[DATASET EXTRACT — start]

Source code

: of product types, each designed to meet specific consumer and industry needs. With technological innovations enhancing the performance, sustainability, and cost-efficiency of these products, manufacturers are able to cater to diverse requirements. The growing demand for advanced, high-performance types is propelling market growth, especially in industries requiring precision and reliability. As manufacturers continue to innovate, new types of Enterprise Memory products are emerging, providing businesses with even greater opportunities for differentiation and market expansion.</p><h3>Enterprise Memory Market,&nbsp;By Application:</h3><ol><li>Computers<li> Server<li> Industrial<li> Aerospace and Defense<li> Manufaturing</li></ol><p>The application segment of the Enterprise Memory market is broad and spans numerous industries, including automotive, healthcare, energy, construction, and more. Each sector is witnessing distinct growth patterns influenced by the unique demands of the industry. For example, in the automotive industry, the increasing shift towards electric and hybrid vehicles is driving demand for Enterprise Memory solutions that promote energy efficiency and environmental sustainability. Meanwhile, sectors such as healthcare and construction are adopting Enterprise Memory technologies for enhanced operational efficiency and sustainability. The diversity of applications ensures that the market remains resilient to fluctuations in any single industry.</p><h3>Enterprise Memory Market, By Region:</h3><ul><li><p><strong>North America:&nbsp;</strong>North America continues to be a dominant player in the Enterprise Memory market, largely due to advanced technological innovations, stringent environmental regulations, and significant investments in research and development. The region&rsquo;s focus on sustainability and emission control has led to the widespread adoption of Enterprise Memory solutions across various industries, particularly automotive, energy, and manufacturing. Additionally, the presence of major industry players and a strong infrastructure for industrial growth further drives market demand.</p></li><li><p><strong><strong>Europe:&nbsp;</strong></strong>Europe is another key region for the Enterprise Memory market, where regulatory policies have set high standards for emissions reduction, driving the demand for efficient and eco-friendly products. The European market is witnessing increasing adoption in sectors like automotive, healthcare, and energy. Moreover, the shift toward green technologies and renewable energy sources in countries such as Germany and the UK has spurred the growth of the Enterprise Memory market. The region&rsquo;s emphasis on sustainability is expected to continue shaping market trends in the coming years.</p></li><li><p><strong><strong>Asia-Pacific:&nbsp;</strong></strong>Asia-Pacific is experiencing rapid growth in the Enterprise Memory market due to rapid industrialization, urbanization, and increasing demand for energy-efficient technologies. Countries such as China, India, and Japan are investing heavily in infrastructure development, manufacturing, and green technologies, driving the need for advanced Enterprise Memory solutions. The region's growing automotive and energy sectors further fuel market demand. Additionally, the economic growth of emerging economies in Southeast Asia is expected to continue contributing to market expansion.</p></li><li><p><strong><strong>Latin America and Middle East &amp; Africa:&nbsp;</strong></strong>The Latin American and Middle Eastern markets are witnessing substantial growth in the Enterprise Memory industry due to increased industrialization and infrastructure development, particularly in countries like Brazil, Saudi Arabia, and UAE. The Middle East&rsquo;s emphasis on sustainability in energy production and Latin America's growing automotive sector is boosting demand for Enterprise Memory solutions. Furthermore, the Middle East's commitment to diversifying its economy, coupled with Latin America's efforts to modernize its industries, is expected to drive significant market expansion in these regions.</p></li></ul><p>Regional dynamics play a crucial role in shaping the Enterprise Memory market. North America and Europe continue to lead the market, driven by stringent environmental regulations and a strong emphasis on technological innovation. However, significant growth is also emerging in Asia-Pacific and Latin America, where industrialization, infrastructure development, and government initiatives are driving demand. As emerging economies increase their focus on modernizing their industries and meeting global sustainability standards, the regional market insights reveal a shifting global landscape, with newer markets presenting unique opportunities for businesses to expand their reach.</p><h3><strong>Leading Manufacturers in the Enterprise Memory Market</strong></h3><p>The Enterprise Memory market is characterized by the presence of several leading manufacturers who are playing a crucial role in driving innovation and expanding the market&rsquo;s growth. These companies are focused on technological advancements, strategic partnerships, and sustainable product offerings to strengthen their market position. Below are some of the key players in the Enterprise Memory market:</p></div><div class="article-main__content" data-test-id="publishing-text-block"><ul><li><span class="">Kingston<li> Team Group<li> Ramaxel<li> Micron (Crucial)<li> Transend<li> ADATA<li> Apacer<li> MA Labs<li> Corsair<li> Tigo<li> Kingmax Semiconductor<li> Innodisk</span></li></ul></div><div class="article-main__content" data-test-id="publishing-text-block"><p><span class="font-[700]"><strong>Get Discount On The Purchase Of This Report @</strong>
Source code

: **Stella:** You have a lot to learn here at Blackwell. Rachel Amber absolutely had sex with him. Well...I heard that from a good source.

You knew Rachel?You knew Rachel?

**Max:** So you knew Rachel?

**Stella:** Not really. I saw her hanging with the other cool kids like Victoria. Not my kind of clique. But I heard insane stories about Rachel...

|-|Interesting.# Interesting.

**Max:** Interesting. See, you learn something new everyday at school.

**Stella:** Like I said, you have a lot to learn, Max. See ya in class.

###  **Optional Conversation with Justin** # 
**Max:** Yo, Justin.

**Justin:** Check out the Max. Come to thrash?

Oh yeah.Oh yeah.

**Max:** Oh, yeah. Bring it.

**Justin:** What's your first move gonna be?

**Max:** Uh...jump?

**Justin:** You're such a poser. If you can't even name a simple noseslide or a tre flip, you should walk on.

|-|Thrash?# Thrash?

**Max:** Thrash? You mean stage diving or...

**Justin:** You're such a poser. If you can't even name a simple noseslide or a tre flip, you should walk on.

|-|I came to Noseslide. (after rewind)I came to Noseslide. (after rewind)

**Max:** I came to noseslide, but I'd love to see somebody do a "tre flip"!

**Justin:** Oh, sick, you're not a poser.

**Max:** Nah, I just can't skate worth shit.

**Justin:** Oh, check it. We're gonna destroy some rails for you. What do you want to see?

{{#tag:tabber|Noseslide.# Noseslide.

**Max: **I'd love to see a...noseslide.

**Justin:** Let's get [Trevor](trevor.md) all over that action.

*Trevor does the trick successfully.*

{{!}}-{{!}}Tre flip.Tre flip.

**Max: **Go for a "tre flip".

[DATASET EXTRACT — finish]

### TASK ITEM
Identify every line in the records that contains the word "gonna", and copy each such line in full.

### SOLUTION FOR THIS PROBLEM
**Justin:** What's your first move gonna be?
**Justin:** Oh, check it. We're gonna destroy some rails for you. What do you want to see?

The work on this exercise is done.